Point of View

When I began to realize that I was gay as a youth, I read everything about sexual orientation that I could get my hands on in my hometown library in Northwest Louisiana. Much of it was written by psychologists, and their writings had a tremendous impact on my own sexual identity development.

The chance to pursue a profession that would allow me to have such an influence on social thought on individuals like myself was too exciting to pass up. Like some of my lesbian, gay, bisexual and transgendered (LGBT)-and probably heterosexual-colleagues in graduate school, my motivation to study psychology is largely personal.

Yet, pursuing study in an area that is so personally relevant is associated with a variety of unique factors. For LGBT graduate students who choose to pursue LGBT-related topics of study, the following issues may need to be considered:

  • Being out. For some LGBT students who are involved in LGBT-related professional pursuits, the option of not being out may not exist. For instance, during the first day in my program, I was asked to state my research interests in front of my classmates. After telling them that I was interested in gay male mental health, I assumed that I had outed myself for the remainder of my career.

Yet, coming out is a continuous process. One's classmates, for example, may know that one is LGBT, but this news does not automatically make its way to all faculty, administrative staff and students in other areas of one's department. The decision to come out to these individuals may be quite difficult as there are no hard-and-fast rules to help decide (see "Coming out, finding a fit"). For students in clinical or counseling programs, coming out to clients can also be a similarly challenging issue.

  • Challenging bias. Sexual minority-related bias can be quite stressful for LGBT students. One manifestation of bias that rarely gets discussed is the notion that LGBT-related research is not a sufficient base from which to build one's career. To challenge such notions, LGBT students who are interested in LGBT-related topics often need to convince colleagues that they are competent scholars by carrying out research in non-LGBT-related areas.

Bias also occurs in other instances, such as when colleagues don't take an LGBT student's LGBT-related research ideas seriously or, more unfortunately, when they allow that person's sexual orientation to overshadow other unique and valuable contributions.
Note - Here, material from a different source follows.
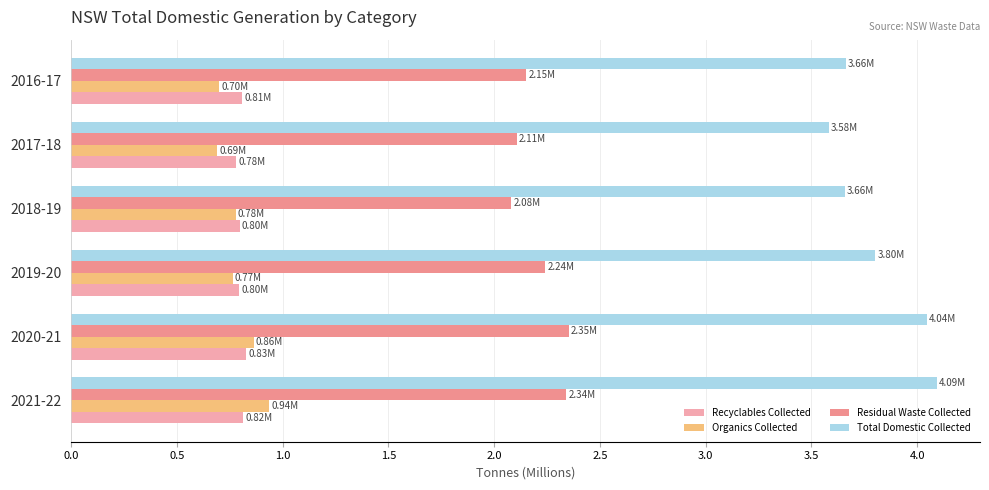

Where is Total Domestic Collected nearest to the value 3?

2017-18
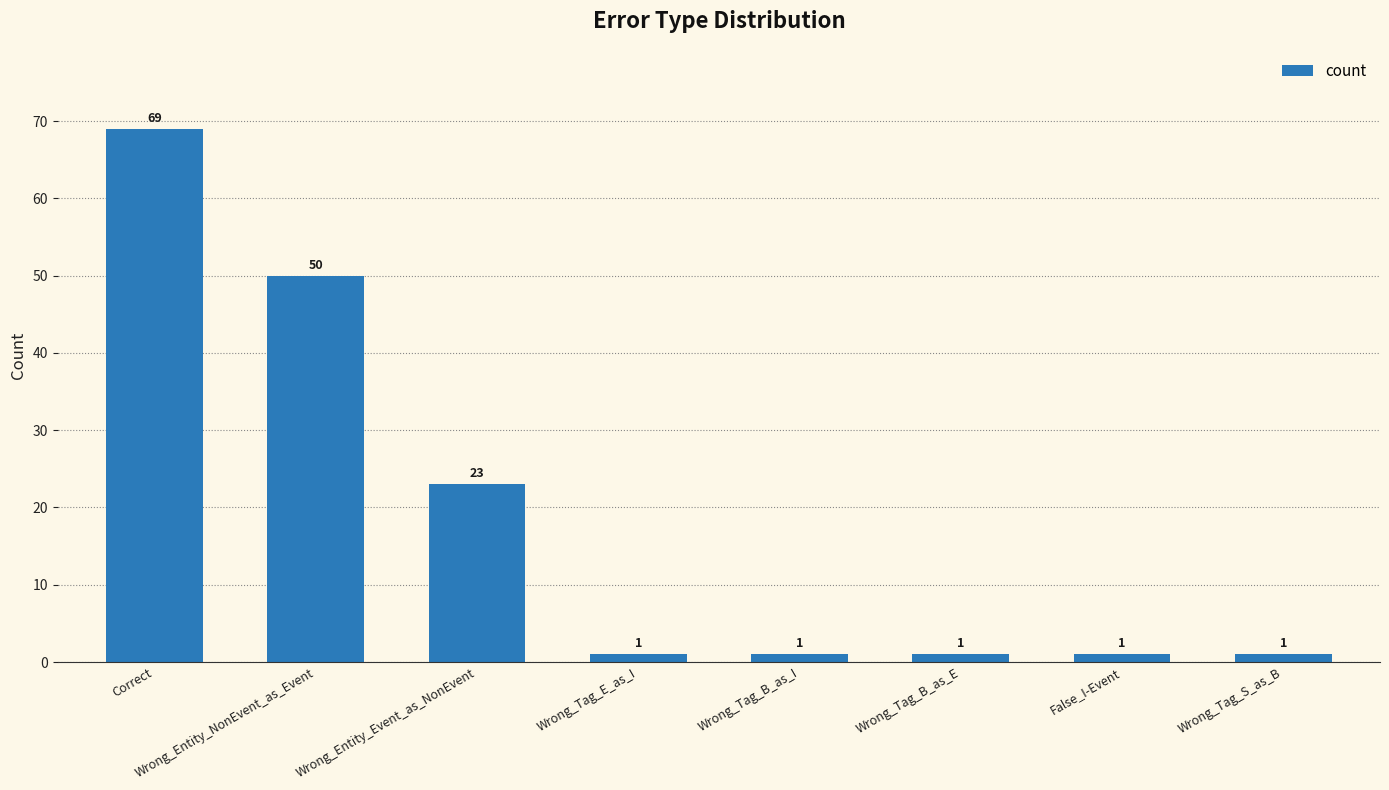

Reading left to right, extract all data points from this chart.

69	50	23	1	1	1	1	1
For example, they may see the person as an expert in only LGBT issues despite proven expertise in other areas.

Each time that bias is encountered, an LGBT student has to make a decision to either ignore the incident or try to understand why the bias occurred and take the necessary steps to ensure that such an incident does not occur in the future.

Challenging bias can lead to negative consequences, as dissent from students is often discouraged. However, the personal consequences of not standing up for one's beliefs and rights can be quite damaging as well, leading to an emotional fallout such as depression and anxiety. Additionally, such challenge can be educative for the involved persons and lead to a deeper respect and understanding of diversity.

  • Seeking support. All graduate students need support to deal with the enormous demands of rigorous programs. LGBT students often need extra support in dealing with the additional factors they encounter while negotiating a diverse identity in graduate school. Such support often comes from other LGBT students or faculty members.

Still, empathic heterosexual colleagues can be an enormous source of support as well. For example, in my program, which has very few openly LGBT students, I have received overwhelming support from heterosexual classmates and faculty members who make an enormous effort to appreciate the unique issues involved in being LGBT.

Another source of support for LGBT graduate students are professional organizations with large LGBT student contingents. For example, within APAGS, the Committee on Lesbian, Gay, Bisexual and Transgender Concerns (CLGBTC) serves a substantial role in APAGS's mission of providing resources for diverse graduate students. Currently, CLGBTC is creating a resource guide for LGBT graduate students that will elaborate on the topics discussed above and address many others. We expect to publish the guide by year's end.